MaxwellDavies

The Strad Issue: January 2013
Description: A welcome new recording of a work that deserves more currency
Musicians: Vittorio Ceccanti (cello) Bruno Canino (piano) Italian Radio Symphony Orchestra/Peter Maxwell Davies
Composer: Maxwell Davies

Peter Maxwell Davies’s Strathclyde Concerto no.2 of 1987 appears here for only the second time on disc (the first was by William Conway on Unicorn-Kanchana in 1999), in a skilfully balanced recording of a live performance conducted by the composer in Turin. It’s a major work both in length (35 minutes) and substance, its dense layering incorporating rather than opposing the cello. What makes it attractive for the cellist is not only its broad songfulness (though not in a sweet, conventionally lyrical way), but its tense narrative of the cello’s upward struggle – even the broad lines of the second-movement Lento do not flourish unburdened. Vittorio Ceccanti is alert to both these qualities. His tone avoids appearing suave, but it’s underpinned by well-judged eloquence. The orchestral writing is rich and inventive, and the pacing absolutely assured to the point that this concerto almost feels like a darkly coloured tone poem. On that basis, this should by now have become a repertoire piece.
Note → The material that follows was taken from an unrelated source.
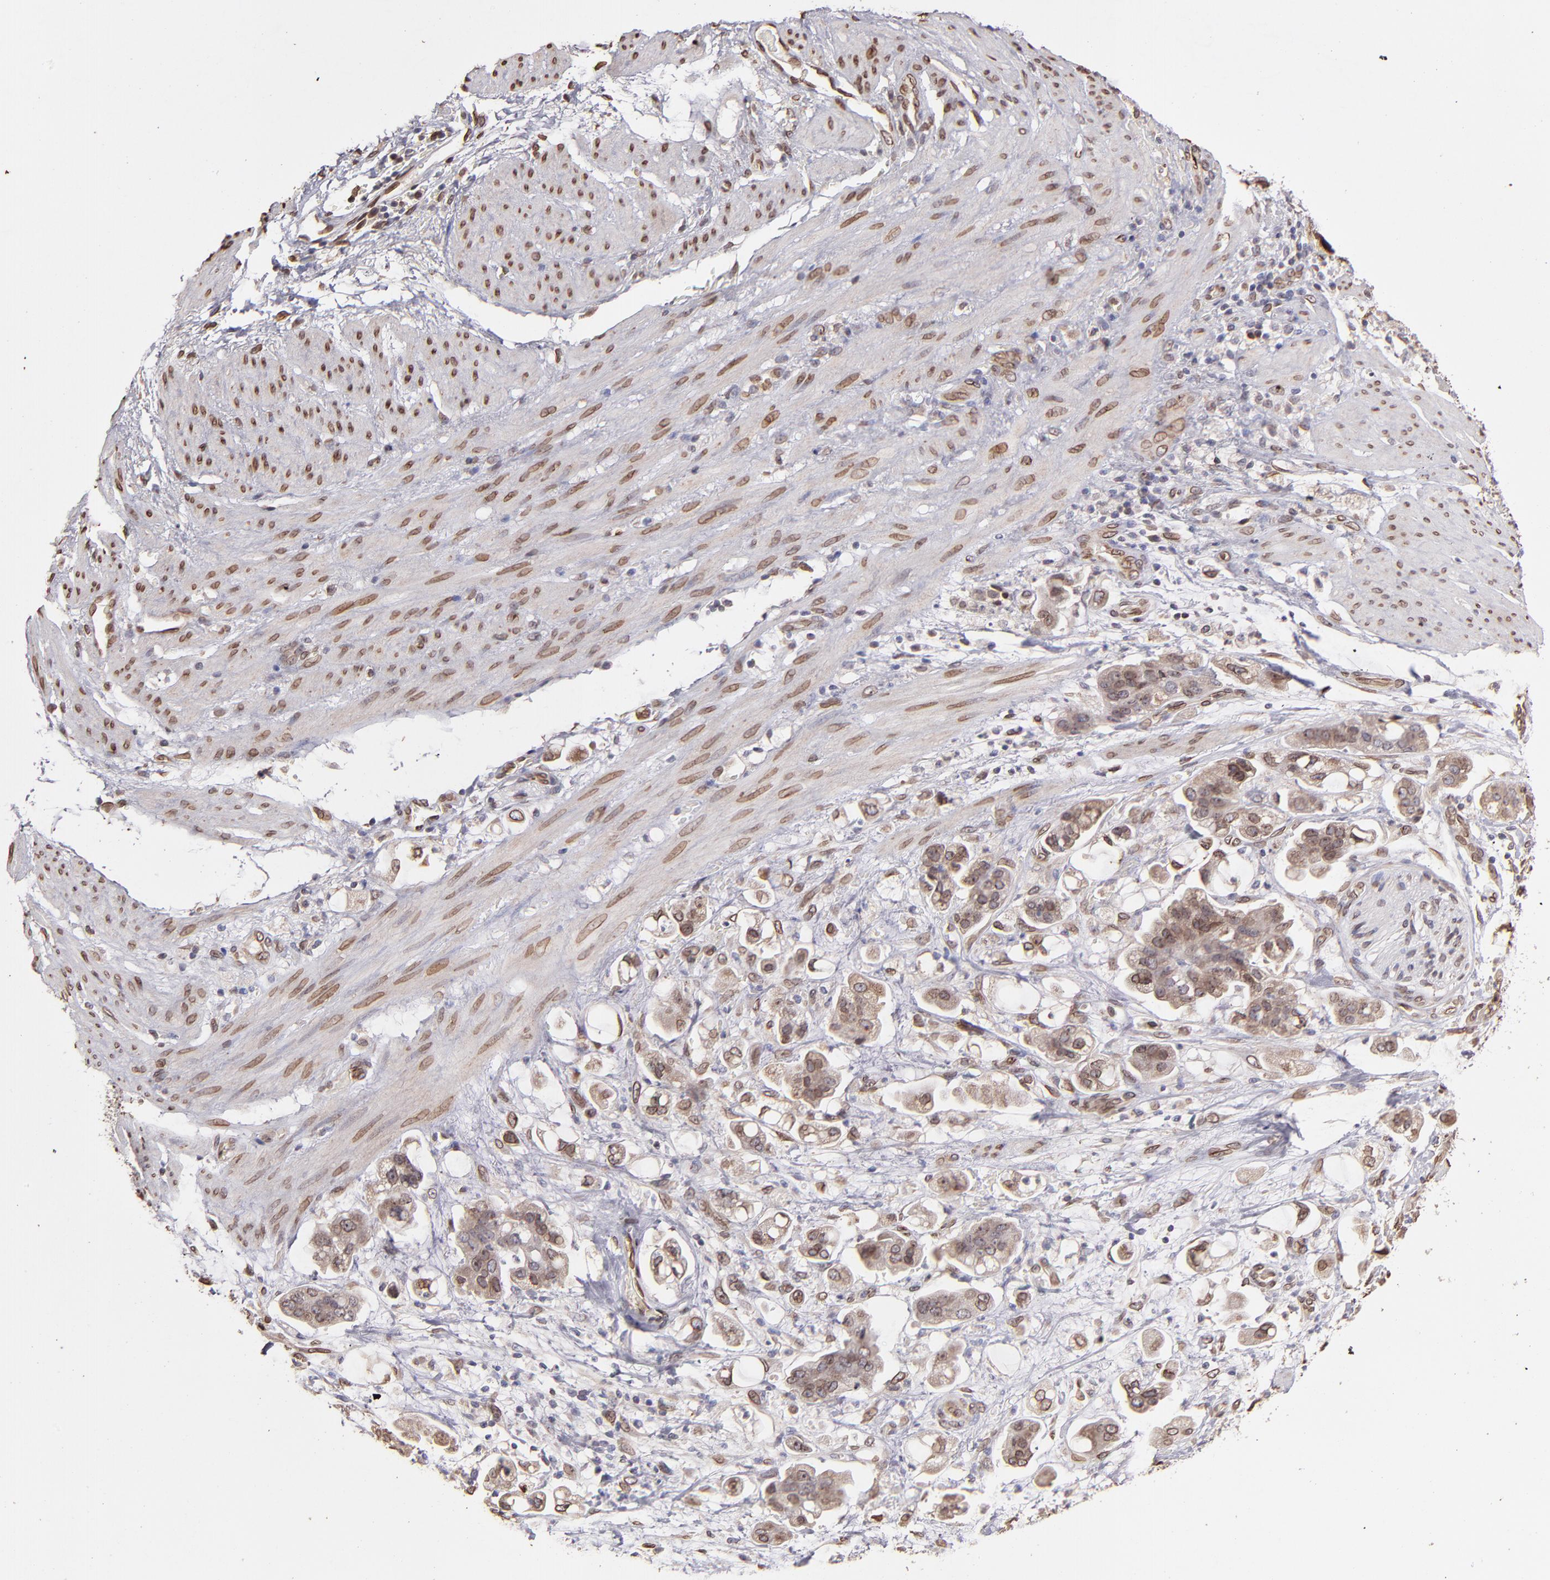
{"staining": {"intensity": "moderate", "quantity": ">75%", "location": "cytoplasmic/membranous,nuclear"}, "tissue": "stomach cancer", "cell_type": "Tumor cells", "image_type": "cancer", "snomed": [{"axis": "morphology", "description": "Adenocarcinoma, NOS"}, {"axis": "topography", "description": "Stomach"}], "caption": "This is an image of immunohistochemistry (IHC) staining of stomach cancer (adenocarcinoma), which shows moderate staining in the cytoplasmic/membranous and nuclear of tumor cells.", "gene": "PUM3", "patient": {"sex": "male", "age": 62}}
The concerto is accompanied by premiere recordings of three smaller-scale works. The Cello Sonata (2007), inspired by a medieval stone carving of a serpent in a Tuscan church, is a more process-driven work, but it allows Ceccanti to display a range of playing techniques to his advantage. His touch, though, is slightly heavy in the remaining, folk-influenced, items on the disc.